Today's business environment is difficult at best. As sales cycles become longer and the competition gets stiffer, businesses are looking for the proverbial “silver bullet.” Everyone wants a way to find qualified prospects… and close them better, faster and cheaper.

Heard within this din are multiple promises and offers of ways to accomplish this goal. While some of this hype may work for commodity-based products, those companies selling complex “solutions” and services face unique challenges.

Most proposed solutions to the business-development dilemma are activity or transaction based and really won't change a thing. While your activity level may increase, your bottom line probably won't.

For example, one company selling a complex system generated activity by sending golf club covers to potential prospects. The covers included a promise that a face-to-face meeting with salespeople would provide “something” to put in the cover.

Certainly activity increased, and the salespeople met with prospects. Unfortunately, the salespeople were distracted by prospects who were very unqualified—but were very satisfied with the free golf club.

Worse, qualified prospects who were early in the sales cycle were quickly discounted or ignored as the salesperson went on prospecting in hopes of finding a ready buyer. This type of interaction builds a perception in the minds of prospects that the company is a commodity provider.

Building early relationships is the way to prevent yourself from falling into the transactional and commodity-provider trap. But building early relationships also forces you to focus your efforts and get back to basics.

To avoid wasting resources on prospects and companies that will never buy, you must clearly define market segments that represent the “best fit” for your products and services. Each possible key decision-maker role should be identified, along with the key value propositions those roles would be interested in.

Therefore, your overall value propositions and messages have to be segmented and tuned for each decision-maker's role and position in the sales cycle. Planned and focused follow-up allows you to engage earlier in the sales cycle, before your competitors do.

You can leverage inexpensive delivery vehicles to begin building the relationship cost-effectively and at the same time differentiate yourself and learn from these interactions what pain points your ideal prospects are really experiencing.

Target your message: If both the CEO and sales VP are involved in making the buying decision, you need to segment and target your value proposition to their individual roles and pain points. A CFO may be focused on building shareholder value and concerned about profitable revenue growth, while the sales VP may be focused on sales productivity and concerned about an insufficient sales pipeline. While your products and services may address all of these, your messages, must be tuned to each decision-maker if they are to be heard.

Understand the prospect's world: Where a prospect lies within the sales cycle is also important. If your prospect is in the information-gathering stages, then a massage about discounts for your product will fall on deaf ears. A high-level message about your features and benefits will have similar results for a prospect looking for pricing and availability. Gathering, tracking and using prospect information is key to success.

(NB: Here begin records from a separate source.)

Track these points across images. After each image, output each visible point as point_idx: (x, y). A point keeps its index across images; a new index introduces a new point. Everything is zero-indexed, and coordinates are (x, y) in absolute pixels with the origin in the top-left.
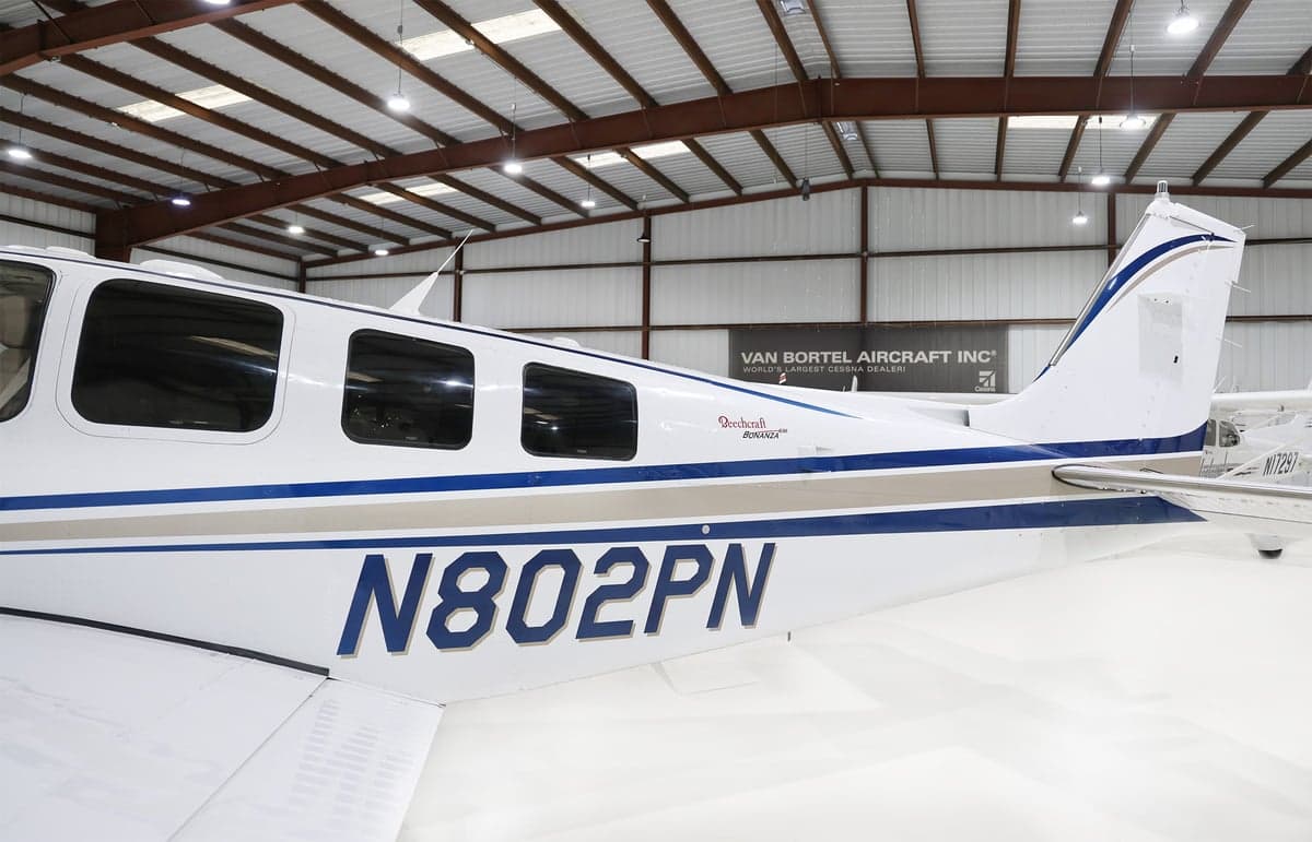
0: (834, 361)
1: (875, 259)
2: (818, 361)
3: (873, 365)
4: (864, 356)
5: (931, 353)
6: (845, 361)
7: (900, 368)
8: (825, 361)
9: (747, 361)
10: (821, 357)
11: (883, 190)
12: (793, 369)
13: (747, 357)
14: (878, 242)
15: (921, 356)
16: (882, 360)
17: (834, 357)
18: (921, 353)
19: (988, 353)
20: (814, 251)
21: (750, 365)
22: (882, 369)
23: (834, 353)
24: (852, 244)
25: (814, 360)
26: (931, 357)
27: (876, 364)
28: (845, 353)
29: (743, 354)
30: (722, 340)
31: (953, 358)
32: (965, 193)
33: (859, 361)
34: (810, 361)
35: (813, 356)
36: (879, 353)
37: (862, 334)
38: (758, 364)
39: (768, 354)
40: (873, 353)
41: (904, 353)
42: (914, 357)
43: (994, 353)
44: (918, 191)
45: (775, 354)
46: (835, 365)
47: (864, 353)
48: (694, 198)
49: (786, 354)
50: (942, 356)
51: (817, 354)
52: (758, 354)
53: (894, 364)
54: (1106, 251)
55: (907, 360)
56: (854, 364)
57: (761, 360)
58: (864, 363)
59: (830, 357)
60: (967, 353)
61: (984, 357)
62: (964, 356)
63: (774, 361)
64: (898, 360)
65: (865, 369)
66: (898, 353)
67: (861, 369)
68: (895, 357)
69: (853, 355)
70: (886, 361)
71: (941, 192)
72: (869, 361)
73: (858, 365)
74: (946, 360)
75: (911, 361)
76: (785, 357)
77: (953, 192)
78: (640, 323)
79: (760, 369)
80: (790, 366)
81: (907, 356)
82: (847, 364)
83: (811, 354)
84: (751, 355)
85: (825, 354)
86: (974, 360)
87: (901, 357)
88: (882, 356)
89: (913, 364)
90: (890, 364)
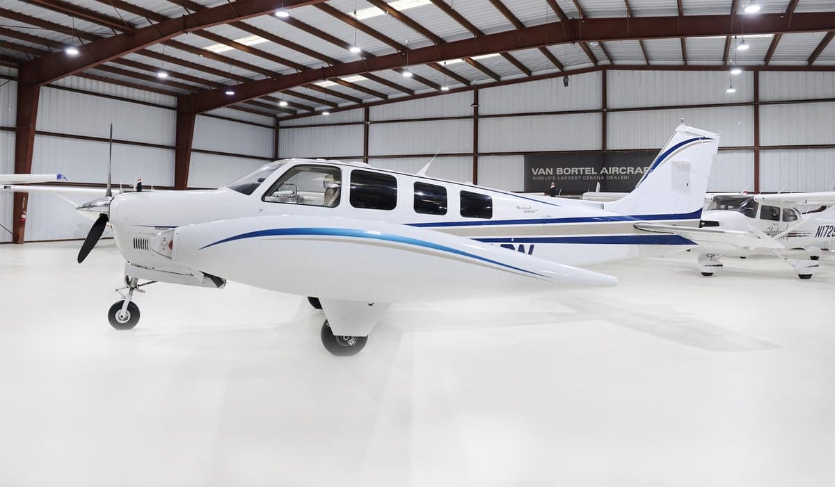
0: (586, 173)
1: (611, 113)
2: (577, 173)
3: (610, 175)
4: (604, 170)
5: (644, 168)
6: (593, 173)
7: (626, 177)
8: (582, 173)
9: (535, 173)
10: (579, 171)
11: (615, 72)
12: (562, 178)
13: (535, 171)
14: (612, 103)
15: (639, 170)
17: (586, 171)
18: (639, 168)
21: (537, 176)
22: (616, 178)
23: (587, 169)
24: (597, 104)
25: (574, 173)
27: (612, 174)
28: (593, 169)
29: (533, 170)
30: (521, 160)
32: (666, 73)
33: (601, 173)
34: (572, 173)
35: (574, 170)
36: (614, 168)
37: (604, 157)
38: (542, 175)
39: (547, 169)
40: (610, 168)
41: (628, 168)
42: (634, 171)
44: (637, 72)
45: (552, 169)
46: (587, 175)
47: (605, 168)
48: (504, 79)
49: (558, 169)
51: (577, 169)
52: (542, 169)
53: (622, 175)
54: (753, 106)
55: (630, 172)
56: (599, 175)
57: (544, 172)
58: (604, 175)
59: (584, 171)
63: (551, 173)
64: (625, 172)
65: (605, 178)
66: (625, 168)
67: (602, 177)
68: (623, 171)
69: (598, 170)
70: (618, 173)
71: (651, 72)
72: (607, 173)
73: (601, 175)
75: (633, 173)
76: (558, 171)
77: (658, 72)
78: (472, 151)
79: (542, 178)
80: (560, 176)
81: (630, 170)
82: (595, 175)
83: (573, 169)
84: (537, 170)
85: (582, 169)
87: (627, 171)
88: (615, 170)
89: (634, 175)
90: (620, 175)
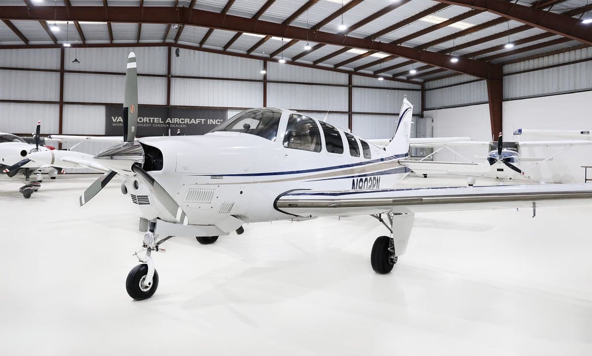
0: (155, 122)
1: (174, 78)
2: (148, 122)
3: (172, 124)
5: (197, 120)
6: (160, 122)
7: (184, 126)
8: (152, 122)
9: (114, 121)
10: (150, 120)
11: (177, 49)
13: (115, 119)
14: (174, 71)
15: (193, 121)
16: (177, 122)
17: (155, 120)
19: (219, 120)
20: (146, 72)
21: (116, 122)
22: (177, 126)
23: (155, 118)
24: (163, 70)
25: (146, 121)
26: (197, 122)
27: (174, 124)
28: (160, 119)
29: (113, 118)
30: (102, 111)
31: (206, 122)
32: (211, 54)
33: (166, 122)
34: (145, 122)
36: (175, 119)
37: (168, 110)
38: (120, 122)
40: (173, 119)
41: (186, 119)
42: (190, 122)
43: (222, 120)
44: (192, 51)
47: (169, 119)
50: (201, 121)
51: (148, 119)
52: (120, 118)
53: (181, 124)
54: (263, 83)
55: (187, 122)
56: (165, 123)
57: (121, 120)
58: (169, 123)
59: (153, 120)
60: (211, 120)
61: (218, 122)
62: (210, 121)
65: (169, 126)
66: (183, 119)
67: (167, 126)
68: (182, 121)
69: (164, 120)
70: (178, 122)
71: (202, 52)
72: (171, 122)
73: (166, 124)
74: (203, 123)
77: (206, 53)
81: (187, 121)
82: (162, 123)
83: (145, 118)
84: (116, 118)
85: (152, 119)
86: (214, 123)
87: (184, 121)
88: (176, 120)
89: (190, 124)
90: (180, 124)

Engage early: Once your messages are segmented and tuned to roles and position in the sales cycle, you have the opportunity to begin building relationships and leverage more cost-effective channels. Delivering timely and in-context communications drives efficiency up. Early-stage relationship-building can be effectively delivered via email, Web pages, telemarketing and even direct mail, while later stages can leverage traditionally more expensive means such as direct sales involvement.

Additional benefits: The benefits of establishing early relationships are multiple. By nurturing and educating prospects early in the sales cycle, your prospects begin to perceive you as someone who can address their needs. They share with you the real pain points they are experiencing. You can discover hidden market opportunities that aren't being addressed. You can hone your value proposition and out position your competitors.

Does it work? Yes!

For example, a small software company specializing in inventory control focused on discrete manufacturing in a three-state area. It tuned its value propositions to the CEO, CFO and production manager in their target market.

Early feedback from prospect interaction indicated an unmet challenge in managing shop-floor inventory. A solution under a $100K price point would hit a sweet spot in this market. Realizing this, the company was able to quickly repackage existing software modules to create a $75K price point.

Several sales quickly followed, with the average sales engagement reaching $130K as more opportunities within the account were uncovered and follow-on service and support were sold. The company's market focus has continued while its geographic focus expanded along with its sales pipeline.

By really focusing on your ideal prospects, segmenting your value proposition and engaging earlier in the sales cycle, you can be heard above the market noise. Building relationships allows you to outposition your competitors, close profitable sales and build a pipeline of prospects.